PROBLEM DESCRIPTION: Give back, unchanged, the line containing "index tip: (887, 479)" and every line after it up to the end of the listing.

DATASET ENTRIES:
*** Begin section ***
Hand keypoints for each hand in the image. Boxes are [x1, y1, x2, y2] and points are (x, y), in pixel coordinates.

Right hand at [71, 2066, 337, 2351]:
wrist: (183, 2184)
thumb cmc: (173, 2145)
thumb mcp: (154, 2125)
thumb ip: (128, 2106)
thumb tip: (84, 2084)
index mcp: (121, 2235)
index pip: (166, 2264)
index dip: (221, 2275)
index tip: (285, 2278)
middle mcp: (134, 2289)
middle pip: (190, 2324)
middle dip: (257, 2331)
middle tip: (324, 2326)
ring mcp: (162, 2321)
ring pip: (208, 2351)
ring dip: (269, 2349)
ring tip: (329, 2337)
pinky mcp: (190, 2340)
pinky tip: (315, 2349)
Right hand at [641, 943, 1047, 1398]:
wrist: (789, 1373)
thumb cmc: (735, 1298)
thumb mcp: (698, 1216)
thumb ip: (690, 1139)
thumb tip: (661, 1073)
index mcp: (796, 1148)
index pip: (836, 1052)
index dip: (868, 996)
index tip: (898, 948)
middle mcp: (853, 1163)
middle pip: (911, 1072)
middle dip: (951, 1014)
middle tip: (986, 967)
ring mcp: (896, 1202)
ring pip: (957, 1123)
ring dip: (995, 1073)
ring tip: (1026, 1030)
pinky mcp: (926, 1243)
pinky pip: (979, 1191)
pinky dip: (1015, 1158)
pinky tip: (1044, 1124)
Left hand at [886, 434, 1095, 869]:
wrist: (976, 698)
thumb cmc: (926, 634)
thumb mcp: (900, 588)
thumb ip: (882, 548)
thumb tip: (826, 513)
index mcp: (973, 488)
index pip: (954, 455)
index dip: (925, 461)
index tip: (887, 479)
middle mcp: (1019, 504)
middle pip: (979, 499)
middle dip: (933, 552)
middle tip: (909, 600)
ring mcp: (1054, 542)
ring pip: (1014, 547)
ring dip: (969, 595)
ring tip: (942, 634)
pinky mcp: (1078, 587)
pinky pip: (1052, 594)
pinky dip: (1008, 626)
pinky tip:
*** End section ***
RESPONSE TO THIS EXERCISE:
index tip: (887, 479)
middle mcp: (1019, 504)
middle pip: (979, 499)
middle dip: (933, 552)
middle tip: (909, 600)
ring mcp: (1054, 542)
ring pip: (1014, 547)
ring dip: (969, 595)
ring tip: (942, 634)
pinky mcp: (1078, 587)
pinky pip: (1052, 594)
pinky dip: (1008, 626)
pinky tip:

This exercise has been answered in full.